Al Mohler again - when atheists and baptists agree

I have trouble believing in the theory of evolution. So does Al, so at least I'm in good company.

I did my studies in biology at a time when neo-Darwinism was the current orthodoxy, in the late 1970s. Interestingly, Dawkins' first book, The Selfish Gene, had just been published and people were wrestling with his reductionism. I studied micro-evolution, population biology, the way populations respond to stresses, pressures and change. Classic peppered moth stuff. The thing is, populations have great diversity. When under pressure the population expresses less of that diversity and so they appear to change. Nothing new has happened - you just lose one extreme or another. We live in a world where we are losing diversity all the time. Because of pressure on environments we lose species every day. Where is the increasing diversity that we should see ? Surely pressure and crisis should produce an explosion of speciation. If it's true.

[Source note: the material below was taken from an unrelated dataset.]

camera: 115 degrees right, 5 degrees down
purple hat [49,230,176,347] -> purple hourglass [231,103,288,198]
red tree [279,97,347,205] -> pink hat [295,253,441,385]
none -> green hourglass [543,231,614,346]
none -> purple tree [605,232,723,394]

I became a christian during my studies and began to think about death and the gospel. I have to bury people. What do I say ? Do I say "Death is this tragedy, this terrible thing that has taken away your loved one, death is the last enemy that Jesus will destroy", or do I say "Death is the wonderful means that God has used to produce this wonderful rich world that we see today" ?

Not only that but for reformed christians the backbone of our faith is our understanding of how God works in covenant, with two federal heads. "In Adam all die", says Paul, "in Christ shall all be made alive".

He sets up a two-sided argument. There is Adam and all who are in him. Adam and his posterity are dead in sin and die eternally. There is Christ and all who are in him. Christ and his posterity are alive to righteousness and they will live for ever. We are born in Adam. Christians are translated into, seen in, placed in Christ.

Now take away Adam and take away the fall. Death was in the world for billions of years before any recognisably human species arose, so it can't be the result of any rebellion or fall. Anyway life is about a rise from the mud to this fruitful abundance, not a fall from perfection to this struggle we see.

Covenant theology becomes just a kind of philosophy, a model, a useful fiction.

Al, it's not just baptists, is it ? Or at least it shouldn't be.